Ultio ("Vengeance") was an ancient Roman goddess whose cultus was associated with Mars. An altar and golden statue of Ultio were set up in the Temple of Mars Ultor, dedicated by Augustus in 2 BC as a center for cultivating the Martian aspect of Mars Ultor, "the Avenger".

As a cultural value, the ultio embodied by the divinity was problematic, and it could be hard to draw the line between righteous vengeance and mere revenge. The ultio exercised by emperors was to be balanced with the virtue of clementia, tolerance or mercy. Augustus honored Mars Ultor and Ultio in his role as the avenger of the murder of Julius Caesar, whose adopted heir he was, but he founded the cult and temple only 40 years later, to mark the return of the Roman military standards captured by the Parthians at the disastrous Battle of Carrhae in 53 BC. The "avenging" of this military catastrophe—accomplished through diplomacy rather than a decisive battle—mitigated the potential divisiveness of celebrating the defeat of fellow Romans. Tiberius quashed plans for an altar to Ultio to mark the successful prosecutions in the death of Germanicus. According to Tacitus, Tiberius thought triumphalist monuments should be reserved for the defeat of foreign enemies.

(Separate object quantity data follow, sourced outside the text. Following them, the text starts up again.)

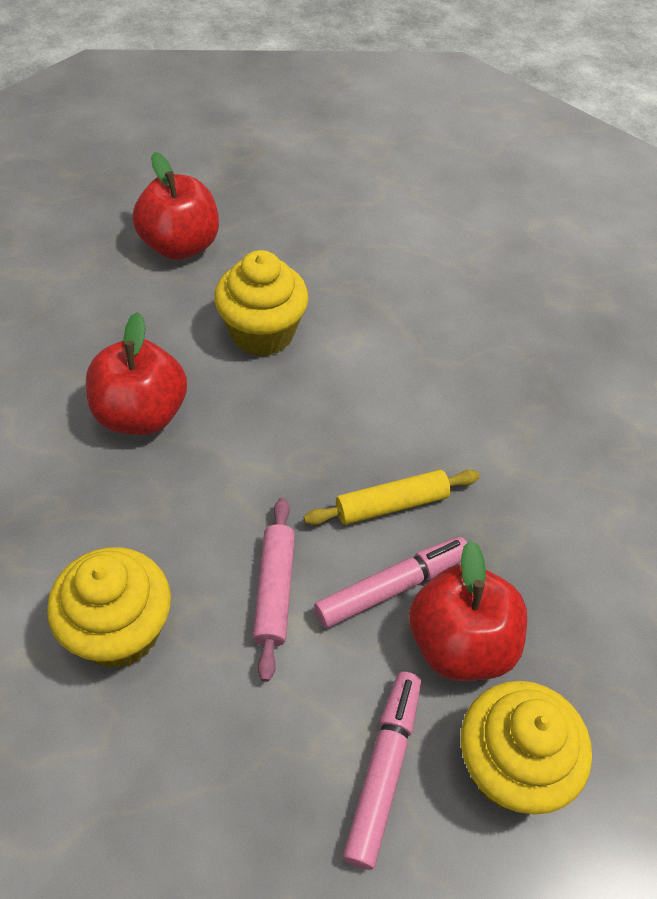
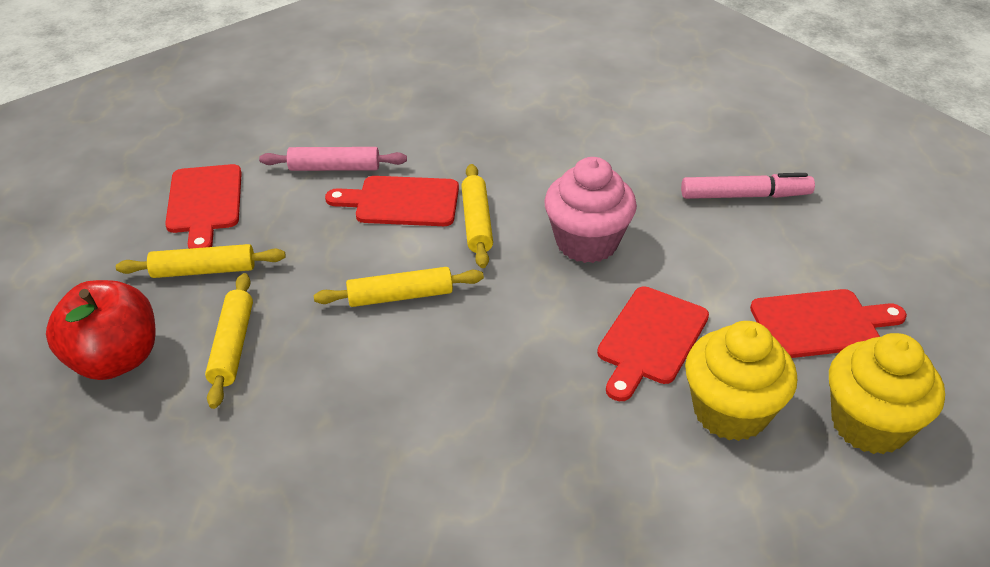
pink cupcake: 0 -> 1
pink marker: 2 -> 1
red apple: 3 -> 1
red cutting board: 0 -> 4
yellow cupcake: 3 -> 2
yellow rolling pin: 1 -> 4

Caligula, however, returned to a more archaic concept of ultio as personal revenge. The Temple of Mars Ultor became a theater for dramatizing acts of vengeance: the surrender of Adminius, son of Cunobelinus, was announced at the temple, and swords the emperor claimed were to be used in an assassination plot against him were dedicated to Mars Ultor. The emphasis on his personal power to obtain ultio eroded the more careful precedent established by his two predecessors, and contributed to the fall of his regime. Seneca, an advisor of Caligula's successor Nero, cautioned that effective ultio required self-control or moderation: it should result in a useful example, and not be carried out under the influence of emotion.